The recent case of JB v MB  dealt with a situation just like this. The husband and wife in this case were married for approximately 10 years until they separated some 8.5 years ago, in late 2006/early 2007. They had two children, currently aged 16 and 13.
Having been separated for a number of years, the husband and wife divorced in 2011 however they did not deal with their financial assets at this stage but waiting until 2014 to begin proceedings to get their finances sorted.
The husband in this case was a systems analyst and before he married the wife, he set up a company which I shall refer to as Z Ltd, with two other shareholders. In 1995, before the marriage broke down, the company developed the first website on which users could purchase motor insurance in real time. When the couple separated in 2006/2007, the husband’s 70% shareholding was worth approximately £1.9 million (pre-tax).

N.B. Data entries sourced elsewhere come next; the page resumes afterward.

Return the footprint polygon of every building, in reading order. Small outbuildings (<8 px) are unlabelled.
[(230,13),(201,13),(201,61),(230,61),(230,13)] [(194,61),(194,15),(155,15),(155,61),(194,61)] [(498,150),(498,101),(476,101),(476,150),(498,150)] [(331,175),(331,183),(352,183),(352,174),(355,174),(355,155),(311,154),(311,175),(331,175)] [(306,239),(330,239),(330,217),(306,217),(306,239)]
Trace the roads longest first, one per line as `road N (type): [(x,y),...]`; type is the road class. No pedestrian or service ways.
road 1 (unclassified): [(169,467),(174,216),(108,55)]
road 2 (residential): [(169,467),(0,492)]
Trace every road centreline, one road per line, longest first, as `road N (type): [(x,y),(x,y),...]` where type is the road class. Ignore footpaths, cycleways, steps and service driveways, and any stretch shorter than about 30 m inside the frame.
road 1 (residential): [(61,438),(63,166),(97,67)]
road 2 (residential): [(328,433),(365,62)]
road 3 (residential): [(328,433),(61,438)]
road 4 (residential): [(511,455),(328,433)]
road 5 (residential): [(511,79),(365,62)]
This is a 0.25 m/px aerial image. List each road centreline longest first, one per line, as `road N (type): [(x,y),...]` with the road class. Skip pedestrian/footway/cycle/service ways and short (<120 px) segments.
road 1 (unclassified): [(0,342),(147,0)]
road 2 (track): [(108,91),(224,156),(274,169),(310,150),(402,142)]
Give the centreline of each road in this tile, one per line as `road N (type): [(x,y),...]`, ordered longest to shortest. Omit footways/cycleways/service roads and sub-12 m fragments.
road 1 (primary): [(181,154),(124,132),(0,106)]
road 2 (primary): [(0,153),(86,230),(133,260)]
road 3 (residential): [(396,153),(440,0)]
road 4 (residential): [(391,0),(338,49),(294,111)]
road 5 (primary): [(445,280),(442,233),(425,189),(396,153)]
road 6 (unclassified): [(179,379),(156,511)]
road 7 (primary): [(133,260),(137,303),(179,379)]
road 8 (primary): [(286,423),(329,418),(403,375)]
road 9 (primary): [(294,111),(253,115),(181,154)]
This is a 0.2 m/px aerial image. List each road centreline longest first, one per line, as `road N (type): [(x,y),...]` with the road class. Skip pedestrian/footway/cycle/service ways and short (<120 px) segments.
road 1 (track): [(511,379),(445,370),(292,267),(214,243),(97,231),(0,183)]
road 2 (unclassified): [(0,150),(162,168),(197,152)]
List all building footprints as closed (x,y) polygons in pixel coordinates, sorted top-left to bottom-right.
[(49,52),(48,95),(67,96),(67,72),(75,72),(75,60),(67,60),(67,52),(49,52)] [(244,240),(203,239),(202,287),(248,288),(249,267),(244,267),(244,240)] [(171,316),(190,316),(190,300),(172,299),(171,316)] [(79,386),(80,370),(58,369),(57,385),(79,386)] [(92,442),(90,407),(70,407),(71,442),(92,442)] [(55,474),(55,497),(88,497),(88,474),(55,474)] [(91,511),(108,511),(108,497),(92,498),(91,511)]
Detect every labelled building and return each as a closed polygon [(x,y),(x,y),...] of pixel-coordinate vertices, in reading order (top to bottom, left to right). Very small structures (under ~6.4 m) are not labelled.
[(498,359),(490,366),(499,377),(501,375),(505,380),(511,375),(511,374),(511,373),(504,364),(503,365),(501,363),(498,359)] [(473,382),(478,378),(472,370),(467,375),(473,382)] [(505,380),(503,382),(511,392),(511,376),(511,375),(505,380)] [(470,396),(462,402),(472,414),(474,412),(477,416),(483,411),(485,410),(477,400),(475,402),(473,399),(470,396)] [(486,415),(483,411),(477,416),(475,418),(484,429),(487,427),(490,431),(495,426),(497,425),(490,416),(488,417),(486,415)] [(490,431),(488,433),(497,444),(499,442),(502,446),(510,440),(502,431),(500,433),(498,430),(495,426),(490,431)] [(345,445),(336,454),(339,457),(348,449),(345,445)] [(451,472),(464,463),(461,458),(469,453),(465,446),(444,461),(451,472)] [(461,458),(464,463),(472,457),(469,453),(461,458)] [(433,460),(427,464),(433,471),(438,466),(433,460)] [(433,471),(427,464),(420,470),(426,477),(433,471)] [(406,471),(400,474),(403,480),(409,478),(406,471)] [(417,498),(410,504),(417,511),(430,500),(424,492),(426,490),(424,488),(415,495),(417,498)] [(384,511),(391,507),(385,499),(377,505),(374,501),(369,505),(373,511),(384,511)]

The husband then went on to produce a specific product for the insurance industry which propelled the company to increase its turnover significantly from around 2010 onwards. By the time the husband and wife went to trial to deal with their finances the husbands shareholding was worth between £7.4 million and £8.5 million (net of tax), significantly more than it was worth when husband and wife separated.

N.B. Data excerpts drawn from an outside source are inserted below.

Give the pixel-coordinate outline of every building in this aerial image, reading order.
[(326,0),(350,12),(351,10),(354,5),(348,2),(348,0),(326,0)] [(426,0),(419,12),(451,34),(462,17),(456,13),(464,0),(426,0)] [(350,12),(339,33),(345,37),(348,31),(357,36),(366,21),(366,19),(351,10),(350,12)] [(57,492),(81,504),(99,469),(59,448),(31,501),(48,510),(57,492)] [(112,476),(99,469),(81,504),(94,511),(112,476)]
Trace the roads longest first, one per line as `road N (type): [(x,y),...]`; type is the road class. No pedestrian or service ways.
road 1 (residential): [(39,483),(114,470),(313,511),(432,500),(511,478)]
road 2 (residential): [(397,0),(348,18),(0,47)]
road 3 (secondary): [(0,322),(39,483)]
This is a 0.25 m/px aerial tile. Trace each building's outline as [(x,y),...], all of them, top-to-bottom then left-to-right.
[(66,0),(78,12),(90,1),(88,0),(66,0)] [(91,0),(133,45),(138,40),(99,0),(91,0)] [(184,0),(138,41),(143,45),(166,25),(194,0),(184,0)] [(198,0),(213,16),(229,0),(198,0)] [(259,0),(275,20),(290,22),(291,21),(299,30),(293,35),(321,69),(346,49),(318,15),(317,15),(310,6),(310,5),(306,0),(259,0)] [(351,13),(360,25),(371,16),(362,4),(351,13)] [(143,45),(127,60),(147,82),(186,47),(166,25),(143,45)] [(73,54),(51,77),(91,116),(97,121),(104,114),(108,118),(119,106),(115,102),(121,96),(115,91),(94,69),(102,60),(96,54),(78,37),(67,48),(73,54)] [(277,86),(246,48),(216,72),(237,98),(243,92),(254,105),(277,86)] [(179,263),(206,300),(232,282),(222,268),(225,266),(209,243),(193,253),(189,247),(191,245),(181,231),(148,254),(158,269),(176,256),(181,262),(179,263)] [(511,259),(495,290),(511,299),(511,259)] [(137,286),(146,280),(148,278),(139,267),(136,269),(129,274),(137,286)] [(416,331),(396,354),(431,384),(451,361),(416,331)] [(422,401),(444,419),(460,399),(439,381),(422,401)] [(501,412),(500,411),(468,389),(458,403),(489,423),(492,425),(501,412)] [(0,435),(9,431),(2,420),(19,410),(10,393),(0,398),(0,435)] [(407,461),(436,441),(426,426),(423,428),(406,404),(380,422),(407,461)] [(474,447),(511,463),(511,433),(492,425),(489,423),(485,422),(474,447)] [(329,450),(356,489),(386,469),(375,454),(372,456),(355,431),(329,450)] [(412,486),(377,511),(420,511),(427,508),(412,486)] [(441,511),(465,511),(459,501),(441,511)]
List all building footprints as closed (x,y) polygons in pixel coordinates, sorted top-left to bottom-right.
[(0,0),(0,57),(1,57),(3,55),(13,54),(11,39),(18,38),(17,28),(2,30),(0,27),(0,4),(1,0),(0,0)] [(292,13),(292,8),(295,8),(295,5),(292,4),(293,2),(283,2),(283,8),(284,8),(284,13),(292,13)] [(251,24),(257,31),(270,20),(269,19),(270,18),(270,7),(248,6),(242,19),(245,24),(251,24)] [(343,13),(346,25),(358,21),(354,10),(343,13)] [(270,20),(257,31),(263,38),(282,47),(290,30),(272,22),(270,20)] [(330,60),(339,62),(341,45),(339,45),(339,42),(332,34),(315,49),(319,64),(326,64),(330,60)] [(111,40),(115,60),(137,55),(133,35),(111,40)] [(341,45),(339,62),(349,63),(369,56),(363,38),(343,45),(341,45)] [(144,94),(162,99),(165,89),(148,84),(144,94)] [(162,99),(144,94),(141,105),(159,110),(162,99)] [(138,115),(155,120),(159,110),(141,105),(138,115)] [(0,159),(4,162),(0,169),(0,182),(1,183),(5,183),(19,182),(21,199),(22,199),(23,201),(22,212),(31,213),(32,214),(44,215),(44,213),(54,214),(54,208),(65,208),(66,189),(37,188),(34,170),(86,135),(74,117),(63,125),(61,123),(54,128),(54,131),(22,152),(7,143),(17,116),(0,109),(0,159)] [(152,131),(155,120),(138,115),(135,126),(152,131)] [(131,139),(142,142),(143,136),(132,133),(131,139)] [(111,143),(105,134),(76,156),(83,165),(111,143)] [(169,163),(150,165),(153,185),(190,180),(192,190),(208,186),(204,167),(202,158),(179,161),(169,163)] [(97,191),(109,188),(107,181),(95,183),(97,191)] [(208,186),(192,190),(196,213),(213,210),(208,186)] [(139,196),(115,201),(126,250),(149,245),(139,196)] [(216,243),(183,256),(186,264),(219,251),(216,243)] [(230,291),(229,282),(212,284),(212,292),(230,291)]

The wife had worked as a PA when the parties met and by 1997 was earning £30,000 per annum. She stopped working when the parties’ eldest child was born and did not return to work until after the parties’ separation, when she started working as a school receptionist earning around about £1,000 per month.
The Deputy High Court Judge at the final hearing in this case, Nicholas Cusworth QC, had to decide whether the husbands shareholding in the company should be considered as a matrimonial asset, therefore allowing the wife to claim against it, or not.
The Judge decided that the husband’s shareholding had originally been a matrimonial asset, but due to the husband’s efforts in the company since separation which had effectively made it the success that it is today, he had added significant value since separation. The Judge decided that in delaying dealing with the finances, the husband had been able to use the wife’s interest in the husband’s shareholding in the company in order to trade with the full value of the shareholding. However, the increase in the value of this shareholding post-separation, was due to the husband’s endeavours and this should be reflected in any award which the wife received from the shareholding.
The Judge therefore awarded the wife 20% of the value of the shareholding in addition to her share in other matrimonial assets. This equated to just short of 25% of the total asset pot in this case. It was further decided that the value of 20% of the husband’s shareholding would be paid to the wife upon the company’s eventual sale.
Fiona Wilson of Child & Child who represented the husband in this case commented:
“If a spouse owns shares in a company, these will be treated as being a ‘matrimonial asset’ on divorce and this will still be the case even where the financial settlement takes place some years after separation. However, the extent of the non-shareholder spouse’s interest may reduce as time goes on especially if the shareholder takes active steps to increase the value of the company. The only way to terminate an interest is for there to be an order made on divorce. I would always recommend that parties take steps to deal with their financial issues as soon as they can after separation to avoid future difficulties.”
It is therefore important to consult a family solicitor when you separate to ensure you know what your current position is and what the risks are going forwards if you decide not to deal with your finances straight away. In most cases, your safest bet is to get your divorce and finances dealt with when you separate to reduce the risk of complications and potentially significant claims against you in the future.